Men don’t get a fair break in popular culture. Notice the comic books of old, the Turner Classic Movies comedies, even today’s sitcoms: Most of them show men — incorrectly — as inept, overweight, bumbling, pathetic creatures ever in need of a woman’s guidance.

An old comic strip, by today’s standards politically incorrect, was named Denny Dimwit. It began as part of the Winnie Winkle strip and featured a youth with a long ears, a pointed head and a hat to match.

And even Maggie & Jiggs, also called Bringing up Father, featured a wife who referred to her mate as “Insect,” and often pelted him with crockery.

The hardest my wife Bonnie ever laughs is when watching a movie such as “The Big Lebowski,” with Jeff Bridges, in which there’s a lot of he-man posturing but little action. If women had been in that situation, Bonnie — and virtually all women — would believe, the situation would have been handled differently.

The film “O, Brother, Where Art Thou?” features George Clooney, John Turturro and Tim Blake Nelson as escapees from a prison chain gang. They bumble. In an early scene, Clooney, the only one of the three capable of abstract thought, hops a freight while the others, chained to one another, run alongside the moving train. The last one in line stumbles, yanking the others down with him. And jerking Clooney entirely out of the boxcar.

Would the scene have been so gut-wrenchingly funny if played by women?

Certainly not. They would not have needed to escape, as they wouldn’t have been imprisoned in the first place.

And it’s enjoyable when women watch Richard Bucket (pronounced “bouquet”) get steamrolled by Hyacinth, his strong-willed spouse on PBS’ “Keeping Up Appearances.”

Yeah, men get shortchanged in pop culture and literature, as lacking intelligence, courage and stick-to-it-ive-ness. The circulated e-mail that’s doubtless arrived in everybody’s in-box asks what would have happened if it’d been three wise women who came from the east at the Nativity.

Well, instead of gold, frankincense and myrrh, the women would have taken practical gifts, helped with the delivery and remained to clean up the manger. And, to hear the distaff version told, one would think the wise women would have arrived earlier and used a cell phone or GPS instead of following a star, or at least they would have asked directions.

By the way, the nativity scene, especially in the Deep South, often is painted with the three magi dressed in firefighter garb, with hoses and axes. Why this attire?

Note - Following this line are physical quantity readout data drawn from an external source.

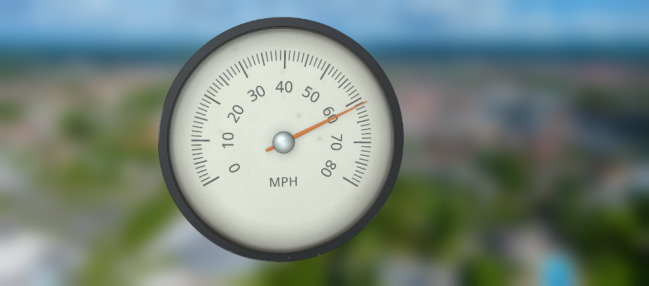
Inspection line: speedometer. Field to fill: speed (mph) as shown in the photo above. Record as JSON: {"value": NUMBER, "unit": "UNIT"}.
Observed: {"value": 61, "unit": "mph"}
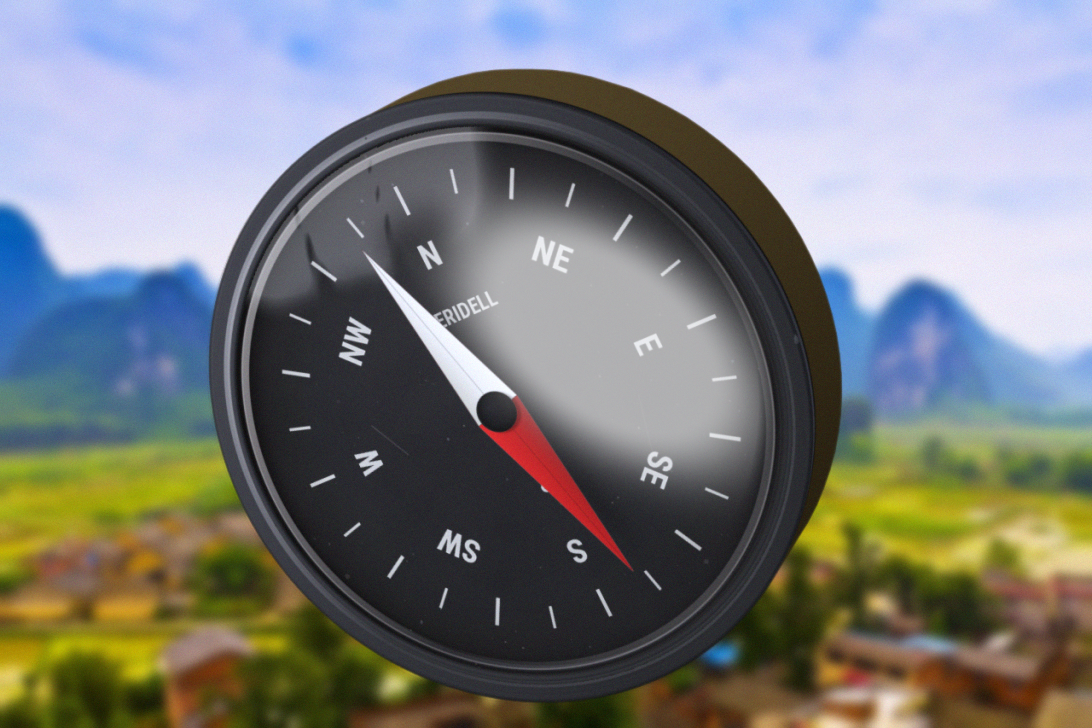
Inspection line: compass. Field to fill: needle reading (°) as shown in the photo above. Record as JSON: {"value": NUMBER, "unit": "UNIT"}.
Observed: {"value": 165, "unit": "°"}
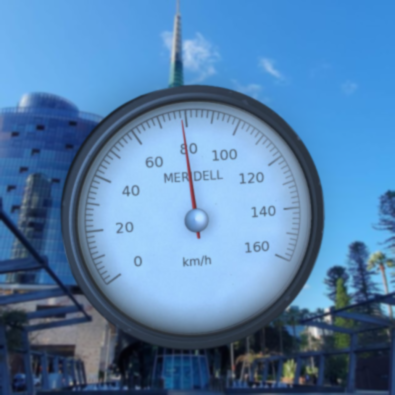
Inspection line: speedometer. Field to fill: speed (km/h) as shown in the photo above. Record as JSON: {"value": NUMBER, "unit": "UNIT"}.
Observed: {"value": 78, "unit": "km/h"}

Well, the Bible says the wise men came from afar.

But away from fires and back to public perception of males in pop culture:

Early TV series such as The Life of Riley, Gomer Pyle, USMC and even Green Acres customarily limned the males as objects in need of correction. Was there ever a female counterpart to Dagwood, for example?

A modern variation of the eternal question, “If a tree falls in the forest …” asks, “If a man says something in the forest, and there’s no woman to hear him, is he still wrong?”

• • •

There’s hope for us males. What has been needed is a clear declaration of what we may call “Guys’ Rules,” which try to give our side of the story and possibly elevate our status in pop culture. Because I received this set on the Internet, I’ve no doubt it will become as ubiquitous as the Nigerian Bank e-mails, all of which are destined to deposit at least $5 million in my personal bank account. Several such installments are due as early as this week.

So, for the good of huMANity, here are a few rules to level the playing field:

• Learn to work the toilet seat. You’re a big girl. If it’s up, put it down.

We need it up, you need it down. You don’t hear us complaining about your leaving it down.

• Sunday sports. It’s like the full moon or the changing of the tides. Let it be.

• Shopping is not a sport. And no, we are never going to think of it that way.

• Come to us with a problem only if you want help solving it. That’s what we do. Sympathy is what your girlfriends are for.

• Anything we said six months ago is inadmissible in an argument. In fact, all comments become null and void after seven days.

• If something we said can be interpreted two ways, and one of the ways makes you sad or angry, we meant the other one.

• You can either ask us to do something or tell us how you want it done. Not both.

• Christopher Columbus did not need directions and neither do we.

• All men see in only 16 colors, like Windows default settings. Peach, for example, is a fruit, not a color. Pumpkin is also a fruit. We have no idea what mauve is.

• When we have to go somewhere, absolutely anything you wear is fine.

Really.

• Don’t ask us what we’re thinking about unless you are prepared to discuss such topics as baseball, the shotgun formation, or a zone defense.

• I am in shape. Round is a shape!

Thank you for reading this. Yes, I know, I have to sleep on the couch tonight. But did you know men really don’t mind that? It’s like camping.